The thing that is astonishingly cool about this new direction my life has taken is that it kills many birds with one stone. I have more room in my tiny house, I am already regaining my health which will help me weather collapse better and make me more resilient, I’m strengthening my relationships with local food providers, I’m decreasing the amount of money I spend on food while circulating that money locally, and I’m putting more of my everyday food preparation and consumption into my hands which decreases my anxiety about where my next meal is coming from.

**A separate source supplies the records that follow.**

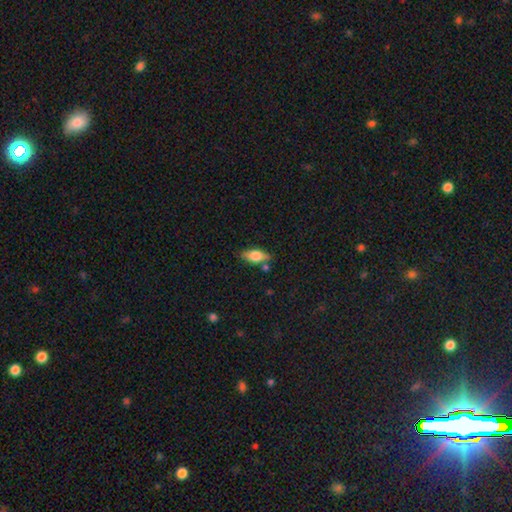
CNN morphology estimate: The model was most divided on "smooth or featured": smooth: 64%, featured or disk: 29%, star or artifact: 7%. More confident: how rounded — in between (78%); merging — none (74%).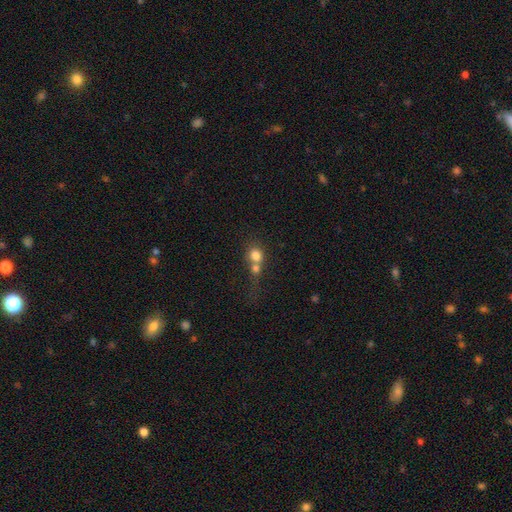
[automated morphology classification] A smooth galaxy with no disk features (75%) that is round (77%).

Vote fractions:
- Smooth or featured? smooth: 75% / featured or disk: 14% / star or artifact: 11%
- How rounded? round: 77% / in between: 22% / cigar-shaped: 2%
- Merging? merger: 64% / none: 25% / minor disturbance: 6% / major disturbance: 5%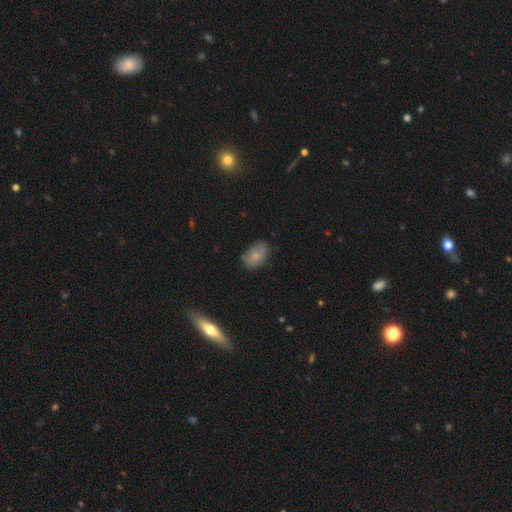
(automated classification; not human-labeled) Smooth or featured? Predicted: smooth (p=0.79). How rounded? Predicted: in between (p=0.87). Merging? Predicted: none (p=0.75).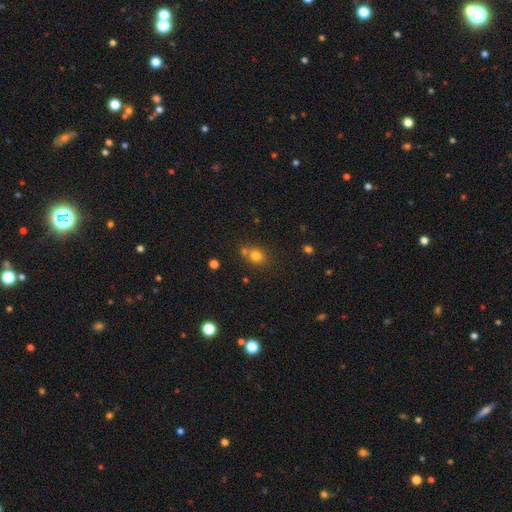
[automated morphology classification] A smooth galaxy with no disk features (77%) that is round (75%).

Vote fractions:
- Smooth or featured? smooth: 77% / star or artifact: 15% / featured or disk: 8%
- How rounded? round: 75% / in between: 24% / cigar-shaped: 1%
- Merging? none: 60% / merger: 26% / minor disturbance: 11% / major disturbance: 4%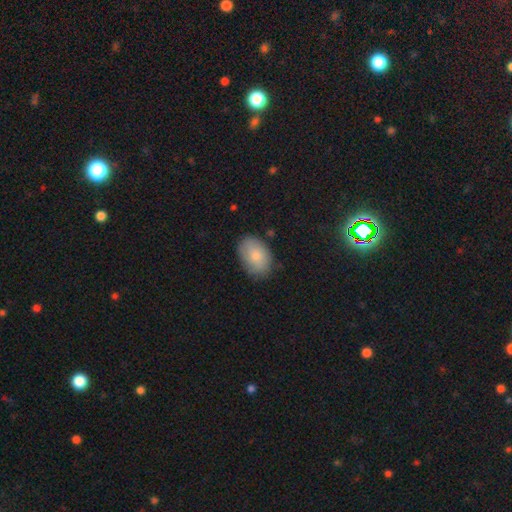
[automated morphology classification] Smooth or featured? smooth (79%)
How rounded? in between (85%)
Merging? none (79%)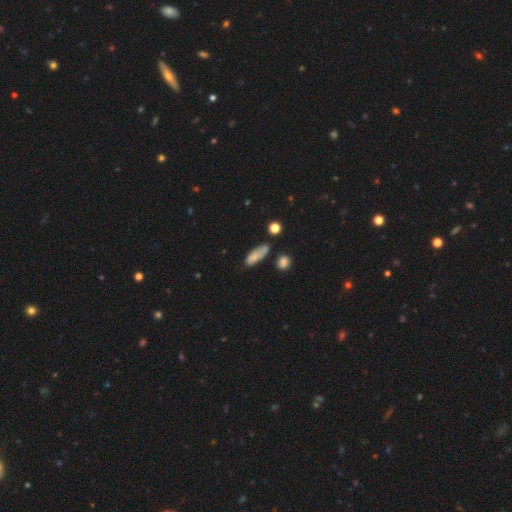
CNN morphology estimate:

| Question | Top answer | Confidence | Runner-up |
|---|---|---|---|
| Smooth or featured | smooth | 77% | featured or disk (14%) |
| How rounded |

All this is forcing me to cook and think ahead instead of opening a can of soup, slapping some tuna on a sandwich and calling it good. All are changes that I’ve been struggling to make.
I guess I’m just like the rest of the human species: I don’t make big, uncomfortable changes unless my back is against the wall. All of this is possible by letting go of something old (much of my food stash, fear of deprivation, worry about collapse and an entrenched resistance to cooking) and reaching out for something new (health and real sustainable food sources and feeling more secure about the future). Having really useful and healing things to trade and offer, like kefir grains, fermented foods and grains that can be produced locally, feels really proactive and positive.